DEN HAGUE: June 25, 2019. The Dutch coalition government wants to introduce a tax on passenger and cargo flights from January 01, 2021 to make aviation “greener and more sustainable”. A Bill currently under review by the House of Representatives could produce annual revenues of €200 million.

If passed into law, the tax for all-cargo aircraft from 2021 would depend on their noise levels. The noisiest planes would pay €3.85 per tonne and the quietest a rate of €1.925 per tonne. According to the proposal, the tax would be based on the overall weight of the aircraft, so cargo in the bellyhold of a passenger aircraft could also be subject to tax.

While it says it would prefer a European-wide tax on aviation, the Dutch government is making a unilateral move with a €7.0 tax per departing passenger with an exemption for transit passengers.

Schiphol AMS“Unlike travel by car, bus or train, international flights from the Netherlands are not in any way taxed by the Dutch government,” said state secretary for Finance Menno Snel. “This is a key reason for introducing a flight tax. It will also help close the price gap between plane tickets and, for example, train tickets. Many of our neighbours already have a flight tax, so it’s our priority to seek cooperation at European level.”

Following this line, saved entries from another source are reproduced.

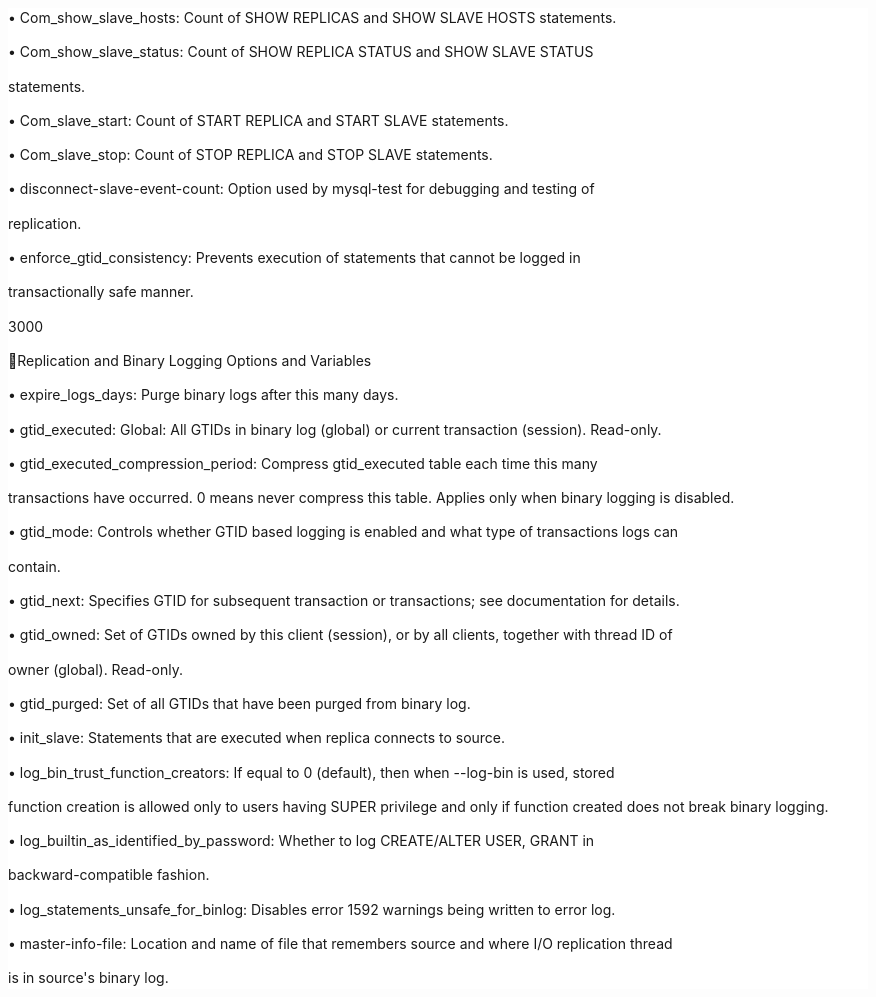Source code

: • Com_show_slave_hosts: Count of SHOW REPLICAS and SHOW SLAVE HOSTS statements.

• Com_show_slave_status: Count of SHOW REPLICA STATUS and SHOW SLAVE STATUS

statements.

• Com_slave_start: Count of START REPLICA and START SLAVE statements.

• Com_slave_stop: Count of STOP REPLICA and STOP SLAVE statements.

• disconnect-slave-event-count: Option used by mysql-test for debugging and testing of

replication.

• enforce_gtid_consistency: Prevents execution of statements that cannot be logged in

transactionally safe manner.

3000

Replication and Binary Logging Options and Variables

• expire_logs_days: Purge binary logs after this many days.

• gtid_executed: Global: All GTIDs in binary log (global) or current transaction (session). Read-only.

• gtid_executed_compression_period: Compress gtid_executed table each time this many

transactions have occurred. 0 means never compress this table. Applies only when binary logging is
disabled.

• gtid_mode: Controls whether GTID based logging is enabled and what type of transactions logs can

contain.

• gtid_next: Specifies GTID for subsequent transaction or transactions; see documentation for details.

• gtid_owned: Set of GTIDs owned by this client (session), or by all clients, together with thread ID of

owner (global). Read-only.

• gtid_purged: Set of all GTIDs that have been purged from binary log.

• init_slave: Statements that are executed when replica connects to source.

• log_bin_trust_function_creators: If equal to 0 (default), then when --log-bin is used, stored

function creation is allowed only to users having SUPER privilege and only if function created does not
break binary logging.

• log_builtin_as_identified_by_password: Whether to log CREATE/ALTER USER, GRANT in

backward-compatible fashion.

• log_statements_unsafe_for_binlog: Disables error 1592 warnings being written to error log.

• master-info-file: Location and name of file that remembers source and where I/O replication thread

is in source's binary log.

The proposal includes measures to prevent a potential negative impact on Schiphol’s role as a hub and on its international network of connections. The bill is part of efforts by the Dutch government to charge consumers and businesses for environmentally polluting behaviour.

In July 2008 it implemented an air passenger tax in a bid to make air transport pay for its CO2 emissions. The rate was €11.25 for departing passengers to European destinations and €45 for long-haul passengers. The tax was abolished in January 2010.

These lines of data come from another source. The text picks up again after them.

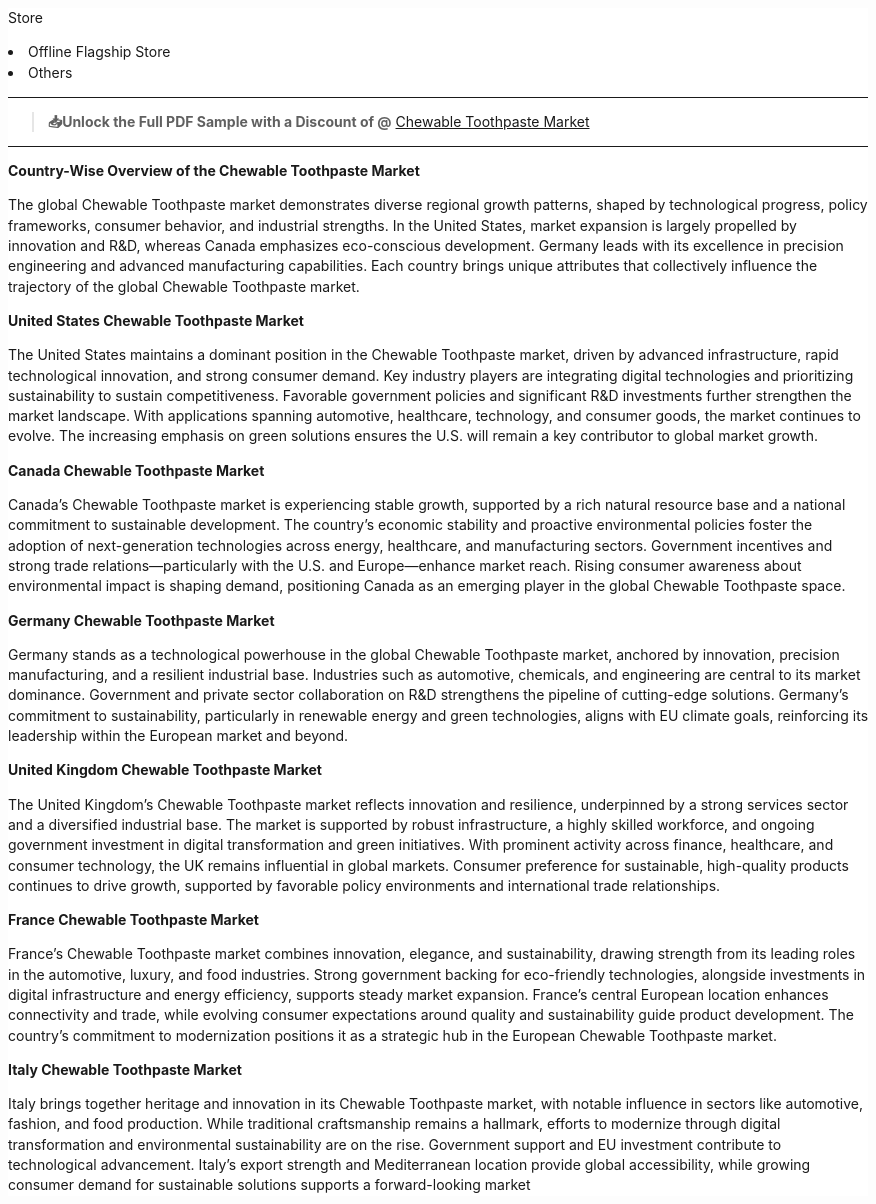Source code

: Store</li><li>Offline Flagship Store</li><li>Others</li></ul></p><hr /><blockquote><p><strong>📥Unlock the Full PDF Sample with a Discount of @</strong> <a href="https://www.marketresearchintellect.com/ask-for-discount/?rid=1039247&amp;utm_source=Github-April&amp;utm_medium=049">Chewable Toothpaste Market</a></p></blockquote><hr /><p class="" data-start="217" data-end="261"><strong data-start="217" data-end="261">Country-Wise Overview of the Chewable Toothpaste Market</strong></p><p class="" data-start="263" data-end="774">The global Chewable Toothpaste market demonstrates diverse regional growth patterns, shaped by technological progress, policy frameworks, consumer behavior, and industrial strengths. In the United States, market expansion is largely propelled by innovation and R&amp;D, whereas Canada emphasizes eco-conscious development. Germany leads with its excellence in precision engineering and advanced manufacturing capabilities. Each country brings unique attributes that collectively influence the trajectory of the global Chewable Toothpaste market.</p><p class="" data-start="776" data-end="1421"><strong data-start="776" data-end="805">United States Chewable Toothpaste Market</strong></p><p class="" data-start="776" data-end="1421">The United States maintains a dominant position in the Chewable Toothpaste market, driven by advanced infrastructure, rapid technological innovation, and strong consumer demand. Key industry players are integrating digital technologies and prioritizing sustainability to sustain competitiveness. Favorable government policies and significant R&amp;D investments further strengthen the market landscape. With applications spanning automotive, healthcare, technology, and consumer goods, the market continues to evolve. The increasing emphasis on green solutions ensures the U.S. will remain a key contributor to global market growth.</p><p class="" data-start="1423" data-end="2019"><strong data-start="1423" data-end="1445">Canada Chewable Toothpaste Market</strong></p><p class="" data-start="1423" data-end="2019">Canada&rsquo;s Chewable Toothpaste market is experiencing stable growth, supported by a rich natural resource base and a national commitment to sustainable development. The country&rsquo;s economic stability and proactive environmental policies foster the adoption of next-generation technologies across energy, healthcare, and manufacturing sectors. Government incentives and strong trade relations&mdash;particularly with the U.S. and Europe&mdash;enhance market reach. Rising consumer awareness about environmental impact is shaping demand, positioning Canada as an emerging player in the global Chewable Toothpaste space.</p><p class="" data-start="2021" data-end="2591"><strong data-start="2021" data-end="2044">Germany Chewable Toothpaste Market</strong></p><p class="" data-start="2021" data-end="2591">Germany stands as a technological powerhouse in the global Chewable Toothpaste market, anchored by innovation, precision manufacturing, and a resilient industrial base. Industries such as automotive, chemicals, and engineering are central to its market dominance. Government and private sector collaboration on R&amp;D strengthens the pipeline of cutting-edge solutions. Germany&rsquo;s commitment to sustainability, particularly in renewable energy and green technologies, aligns with EU climate goals, reinforcing its leadership within the European market and beyond.</p><p class="" data-start="2593" data-end="3221"><strong data-start="2593" data-end="2623">United Kingdom Chewable Toothpaste Market</strong></p><p class="" data-start="2593" data-end="3221">The United Kingdom&rsquo;s Chewable Toothpaste market reflects innovation and resilience, underpinned by a strong services sector and a diversified industrial base. The market is supported by robust infrastructure, a highly skilled workforce, and ongoing government investment in digital transformation and green initiatives. With prominent activity across finance, healthcare, and consumer technology, the UK remains influential in global markets. Consumer preference for sustainable, high-quality products continues to drive growth, supported by favorable policy environments and international trade relationships.</p><p class="" data-start="3223" data-end="3838"><strong data-start="3223" data-end="3245">France Chewable Toothpaste Market</strong></p><p class="" data-start="3223" data-end="3838">France&rsquo;s Chewable Toothpaste market combines innovation, elegance, and sustainability, drawing strength from its leading roles in the automotive, luxury, and food industries. Strong government backing for eco-friendly technologies, alongside investments in digital infrastructure and energy efficiency, supports steady market expansion. France&rsquo;s central European location enhances connectivity and trade, while evolving consumer expectations around quality and sustainability guide product development. The country&rsquo;s commitment to modernization positions it as a strategic hub in the European Chewable Toothpaste market.</p><p class="" data-start="3840" data-end="4422"><strong data-start="3840" data-end="3861">Italy Chewable Toothpaste Market</strong></p><p class="" data-start="3840" data-end="4422">Italy brings together heritage and innovation in its Chewable Toothpaste market, with notable influence in sectors like automotive, fashion, and food production. While traditional craftsmanship remains a hallmark, efforts to modernize through digital transformation and environmental sustainability are on the rise. Government support and EU investment contribute to technological advancement. Italy&rsquo;s export strength and Mediterranean location provide global accessibility, while growing consumer demand for sustainable solutions supports a forward-looking market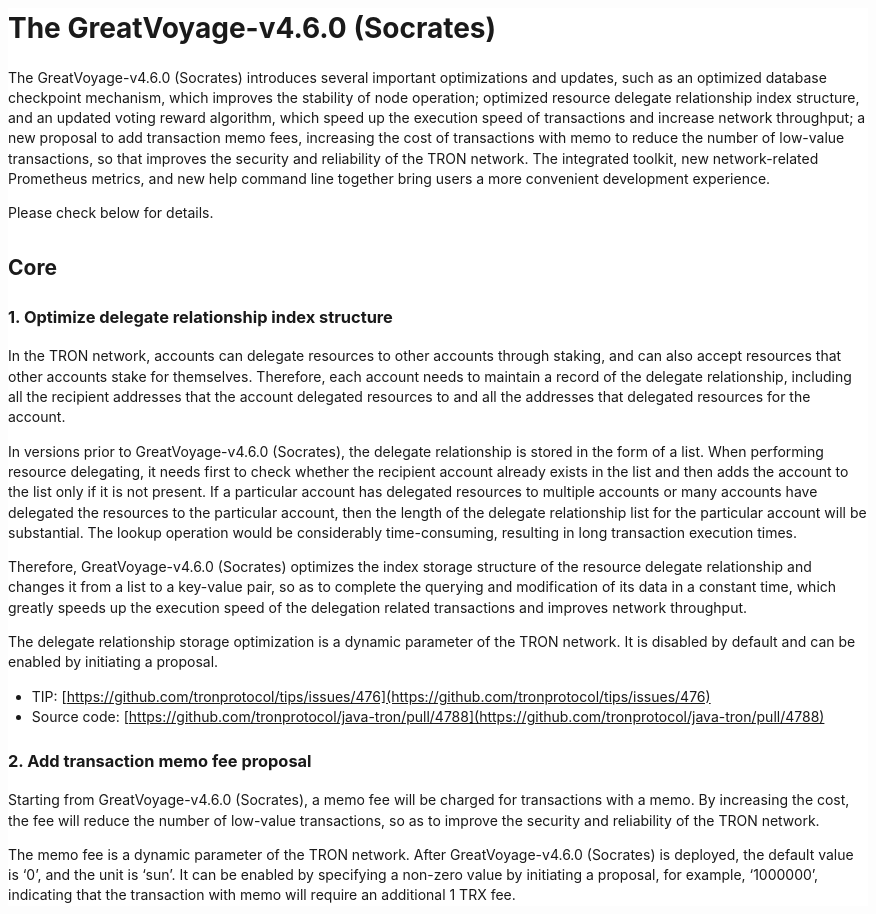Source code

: # The GreatVoyage-v4.6.0 (Socrates)

The GreatVoyage-v4.6.0 (Socrates) introduces several important optimizations and updates, such as an optimized database checkpoint mechanism, which improves the stability of node operation; optimized resource delegate relationship index structure, and an updated voting reward algorithm, which speed up the execution speed of transactions and increase network throughput; a new proposal to add transaction memo fees, increasing the cost of transactions with memo to reduce the number of low-value transactions, so that improves the security and reliability of the TRON network. The integrated toolkit, new network-related Prometheus metrics, and new help command line together bring users a more convenient development experience.

Please check below for details.


## Core
### 1. Optimize delegate relationship index structure

In the TRON network, accounts can delegate resources to other accounts through staking, and can also accept resources that other accounts stake for themselves. Therefore, each account needs to maintain a record of the delegate relationship, including all the recipient addresses that the account delegated resources to and all the addresses that delegated resources for the account.

In versions prior to GreatVoyage-v4.6.0 (Socrates), the delegate relationship is stored in the form of a list. When performing resource delegating, it needs first to check whether the recipient account already exists in the list and then adds the account to the list only if it is not present. If a particular account has delegated resources to multiple accounts or many accounts have delegated the resources to the particular account, then the length of the delegate relationship list for the particular account will be substantial. The lookup operation would be considerably time-consuming, resulting in long transaction execution times. 

Therefore,  GreatVoyage-v4.6.0 (Socrates) optimizes the index storage structure of the resource delegate relationship and changes it from a list to a key-value pair, so as to complete the querying and modification of its data in a constant time, which greatly speeds up the execution speed of the delegation related transactions and improves network throughput.

The delegate relationship storage optimization is a dynamic parameter of the TRON network. It is disabled by default and can be enabled by initiating a proposal.

* TIP: [https://github.com/tronprotocol/tips/issues/476](https://github.com/tronprotocol/tips/issues/476) 
* Source code: [https://github.com/tronprotocol/java-tron/pull/4788](https://github.com/tronprotocol/java-tron/pull/4788)  

### 2. Add transaction memo fee proposal
Starting from GreatVoyage-v4.6.0 (Socrates), a memo fee will be charged for transactions with a memo. By increasing the cost, the fee will reduce the number of low-value transactions, so as to improve the security and reliability of the TRON network.

The memo fee is a dynamic parameter of the TRON network. After GreatVoyage-v4.6.0 (Socrates) is deployed, the default value is ‘0’, and the unit is ‘sun’. It can be enabled by specifying a non-zero value by initiating a proposal, for example, ‘1000000’, indicating that the transaction with memo will require an additional 1 TRX fee.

In response to the new proposal, IATA says its research shows that air passengers want governments to encourage the development of new technologies and sustainable aviation fuels to reduce aviation carbon emissions, rather than impose what it says are “ineffective environmental taxes”.

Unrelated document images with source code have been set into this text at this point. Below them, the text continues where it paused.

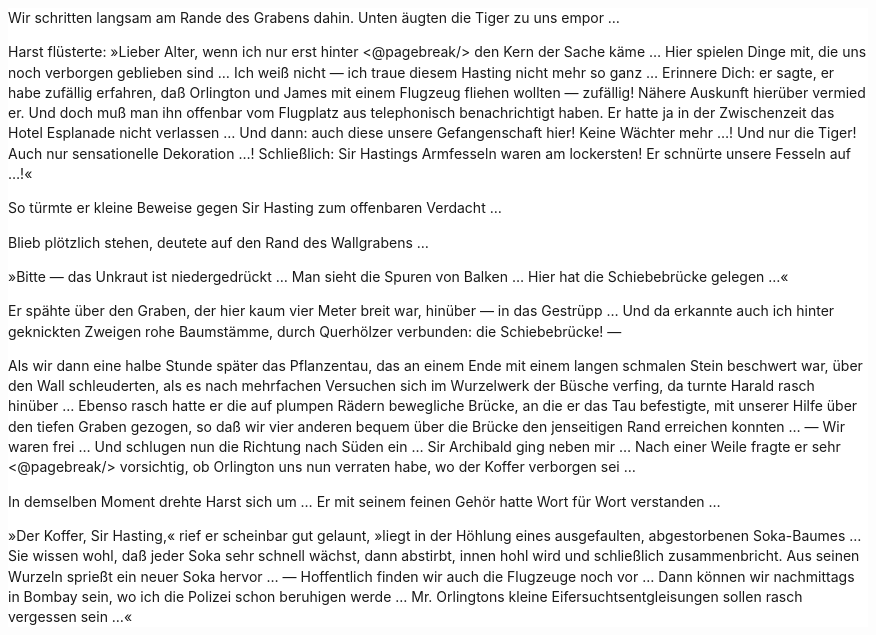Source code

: Wir schritten langsam am Rande des Grabens dahin.
Unten äugten die Tiger zu uns empor …

Harst flüsterte: »Lieber Alter, wenn ich nur erst hinter
<@pagebreak/>
den Kern der Sache käme … Hier spielen Dinge mit, die
uns noch verborgen geblieben sind … Ich weiß nicht —
ich traue diesem Hasting nicht mehr so ganz … Erinnere
Dich: er sagte, er habe zufällig erfahren, daß Orlington und
James mit einem Flugzeug fliehen wollten — zufällig!
Nähere Auskunft hierüber vermied er. Und doch muß man
ihn offenbar vom Flugplatz aus telephonisch benachrichtigt
haben. Er hatte ja in der Zwischenzeit das Hotel Esplanade
nicht verlassen … Und dann: auch diese unsere Gefangenschaft
hier! Keine Wächter mehr …! Und nur die Tiger!
Auch nur sensationelle Dekoration …! Schließlich: Sir
Hastings Armfesseln waren am lockersten! Er schnürte unsere
Fesseln auf …!«

So türmte er kleine Beweise gegen Sir Hasting zum
offenbaren Verdacht …

Blieb plötzlich stehen, deutete auf den Rand des Wallgrabens
…

»Bitte — das Unkraut ist niedergedrückt … Man sieht
die Spuren von Balken … Hier hat die Schiebebrücke
gelegen …«

Er spähte über den Graben, der hier kaum vier Meter
breit war, hinüber — in das Gestrüpp … Und da erkannte
auch ich hinter geknickten Zweigen rohe Baumstämme, durch
Querhölzer verbunden: die Schiebebrücke! —

Als wir dann eine halbe Stunde später das Pflanzentau,
das an einem Ende mit einem langen schmalen Stein
beschwert war, über den Wall schleuderten, als es nach mehrfachen
Versuchen sich im Wurzelwerk der Büsche verfing, da
turnte Harald rasch hinüber … Ebenso rasch hatte er die
auf plumpen Rädern bewegliche Brücke, an die er das Tau
befestigte, mit unserer Hilfe über den tiefen Graben gezogen,
so daß wir vier anderen bequem über die Brücke den jenseitigen
Rand erreichen konnten … — Wir waren frei … Und
schlugen nun die Richtung nach Süden ein … Sir Archibald
ging neben mir … Nach einer Weile fragte er sehr
<@pagebreak/>
vorsichtig, ob Orlington uns nun verraten habe, wo der
Koffer verborgen sei …

In demselben Moment drehte Harst sich um … Er
mit seinem feinen Gehör hatte Wort für Wort verstanden …

»Der Koffer, Sir Hasting,« rief er scheinbar gut gelaunt,
»liegt in der Höhlung eines ausgefaulten, abgestorbenen Soka-Baumes
… Sie wissen wohl, daß jeder Soka sehr schnell
wächst, dann abstirbt, innen hohl wird und schließlich zusammenbricht.
Aus seinen Wurzeln sprießt ein neuer Soka
hervor … — Hoffentlich finden wir auch die Flugzeuge
noch vor … Dann können wir nachmittags in Bombay
sein, wo ich die Polizei schon beruhigen werde … Mr.
Orlingtons kleine Eifersuchtsentgleisungen sollen rasch vergessen
sein …«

“Public opinion has a clear message to governments: work with aviation to encourage investment in clean fuels, and new hybrid and electric technology. This will help airlines cut emissions in half by 2050,” declared IATA director general and CEO Alexandre de Juniac.

IATA says when it asked the question: “Do you trust governments to spend money from environment taxes specifically on environmental protection programmes?” the replies from various European countries were:

                            Trust                        Don't Trust
France                 16%                         81%
Germany              29%                        66%
Netherlands         40%                        53%
Spain                   24%                        73%
UK                       27%                        66%

“Sensible governments should take practical measures to help, not hinder investment through weakening the industry and trying to make flying a preserve of the rich,” claimed de Juniac – who was chairman and CEO of Air France-KLM between 2013-2016.